EXERCISE GOAL:
In the records below, find the line containing "Andréia Cristina de" and the line containing "Matheus Saraiva Alcino, Pedro"; please repeat exactly the lines from one to the other, both included, and nothing more.

INPUT FOR THIS TASK:
━━━━━━━━━━━━━━━━━━━━━━━━━━━━━━
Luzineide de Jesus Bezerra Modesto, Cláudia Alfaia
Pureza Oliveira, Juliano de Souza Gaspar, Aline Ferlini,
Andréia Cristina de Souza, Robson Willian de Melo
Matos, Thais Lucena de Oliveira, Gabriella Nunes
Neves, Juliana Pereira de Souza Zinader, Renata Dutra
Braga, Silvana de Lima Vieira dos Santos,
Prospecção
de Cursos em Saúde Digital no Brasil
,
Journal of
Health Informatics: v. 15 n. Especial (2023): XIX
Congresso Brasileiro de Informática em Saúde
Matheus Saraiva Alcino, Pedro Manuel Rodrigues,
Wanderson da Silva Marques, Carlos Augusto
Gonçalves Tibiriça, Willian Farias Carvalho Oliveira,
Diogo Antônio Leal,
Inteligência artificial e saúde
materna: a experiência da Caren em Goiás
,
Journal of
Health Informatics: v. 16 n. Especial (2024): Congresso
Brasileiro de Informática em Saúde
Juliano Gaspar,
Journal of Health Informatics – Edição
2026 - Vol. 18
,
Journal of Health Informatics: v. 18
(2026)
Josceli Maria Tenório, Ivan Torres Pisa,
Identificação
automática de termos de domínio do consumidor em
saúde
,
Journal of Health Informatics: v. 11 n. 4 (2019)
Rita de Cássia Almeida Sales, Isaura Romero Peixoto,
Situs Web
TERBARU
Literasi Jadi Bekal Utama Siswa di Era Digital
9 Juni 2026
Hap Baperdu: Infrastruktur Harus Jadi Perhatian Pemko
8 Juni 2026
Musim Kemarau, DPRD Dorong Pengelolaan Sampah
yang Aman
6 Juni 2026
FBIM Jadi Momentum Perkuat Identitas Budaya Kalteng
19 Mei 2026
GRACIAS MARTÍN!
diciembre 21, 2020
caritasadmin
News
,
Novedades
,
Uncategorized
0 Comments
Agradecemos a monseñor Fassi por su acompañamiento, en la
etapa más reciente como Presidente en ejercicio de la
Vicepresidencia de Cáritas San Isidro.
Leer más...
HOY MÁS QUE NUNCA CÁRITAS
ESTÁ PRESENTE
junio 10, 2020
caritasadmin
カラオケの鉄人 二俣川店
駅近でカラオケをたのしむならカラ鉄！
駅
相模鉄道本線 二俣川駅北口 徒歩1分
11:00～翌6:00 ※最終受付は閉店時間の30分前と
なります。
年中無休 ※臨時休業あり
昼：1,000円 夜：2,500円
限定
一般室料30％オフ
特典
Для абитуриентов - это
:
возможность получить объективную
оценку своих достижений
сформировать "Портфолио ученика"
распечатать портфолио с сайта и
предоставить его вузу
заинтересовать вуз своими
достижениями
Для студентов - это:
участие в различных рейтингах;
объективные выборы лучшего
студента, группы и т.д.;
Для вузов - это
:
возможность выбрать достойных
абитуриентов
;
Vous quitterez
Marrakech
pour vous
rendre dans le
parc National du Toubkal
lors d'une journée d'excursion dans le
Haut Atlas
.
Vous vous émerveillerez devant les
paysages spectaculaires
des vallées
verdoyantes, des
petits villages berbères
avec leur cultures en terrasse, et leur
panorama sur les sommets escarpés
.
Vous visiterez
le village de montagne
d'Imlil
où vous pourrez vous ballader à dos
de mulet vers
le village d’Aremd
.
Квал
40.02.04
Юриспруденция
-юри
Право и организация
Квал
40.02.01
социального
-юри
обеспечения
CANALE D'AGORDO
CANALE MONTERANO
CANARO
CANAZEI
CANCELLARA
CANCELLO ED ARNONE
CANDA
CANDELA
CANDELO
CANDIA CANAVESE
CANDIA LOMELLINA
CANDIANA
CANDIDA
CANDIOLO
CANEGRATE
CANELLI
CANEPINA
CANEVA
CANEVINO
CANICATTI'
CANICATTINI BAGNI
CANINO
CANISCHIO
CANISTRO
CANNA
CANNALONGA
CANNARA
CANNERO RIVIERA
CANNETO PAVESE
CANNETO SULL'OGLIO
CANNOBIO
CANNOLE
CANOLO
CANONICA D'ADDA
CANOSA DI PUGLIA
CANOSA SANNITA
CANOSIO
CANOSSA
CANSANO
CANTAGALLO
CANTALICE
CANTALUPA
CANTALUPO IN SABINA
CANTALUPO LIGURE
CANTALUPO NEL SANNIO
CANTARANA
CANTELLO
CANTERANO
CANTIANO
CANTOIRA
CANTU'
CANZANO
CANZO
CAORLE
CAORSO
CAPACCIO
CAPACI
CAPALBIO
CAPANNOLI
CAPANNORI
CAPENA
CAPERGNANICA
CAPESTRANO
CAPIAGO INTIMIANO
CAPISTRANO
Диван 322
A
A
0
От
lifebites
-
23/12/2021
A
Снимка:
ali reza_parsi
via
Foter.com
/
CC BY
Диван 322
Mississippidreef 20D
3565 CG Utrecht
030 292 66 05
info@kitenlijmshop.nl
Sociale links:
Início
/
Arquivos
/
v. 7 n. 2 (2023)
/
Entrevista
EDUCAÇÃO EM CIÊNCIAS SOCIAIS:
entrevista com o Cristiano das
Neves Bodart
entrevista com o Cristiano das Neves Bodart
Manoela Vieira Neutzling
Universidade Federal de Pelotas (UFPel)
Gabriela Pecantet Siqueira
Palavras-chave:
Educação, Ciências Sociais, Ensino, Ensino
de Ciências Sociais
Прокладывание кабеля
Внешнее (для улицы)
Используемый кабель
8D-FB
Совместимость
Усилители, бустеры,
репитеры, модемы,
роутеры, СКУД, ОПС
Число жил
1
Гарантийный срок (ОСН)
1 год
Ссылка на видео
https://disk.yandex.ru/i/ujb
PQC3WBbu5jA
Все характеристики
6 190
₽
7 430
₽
━━━━━━━━━━━━━━━━━━━━━━━━━━━━━━
ANSWER TO THE PROBLEM:
Andréia Cristina de Souza, Robson Willian de Melo
Matos, Thais Lucena de Oliveira, Gabriella Nunes
Neves, Juliana Pereira de Souza Zinader, Renata Dutra
Braga, Silvana de Lima Vieira dos Santos,
Prospecção
de Cursos em Saúde Digital no Brasil
,
Journal of
Health Informatics: v. 15 n. Especial (2023): XIX
Congresso Brasileiro de Informática em Saúde
Matheus Saraiva Alcino, Pedro Manuel Rodrigues,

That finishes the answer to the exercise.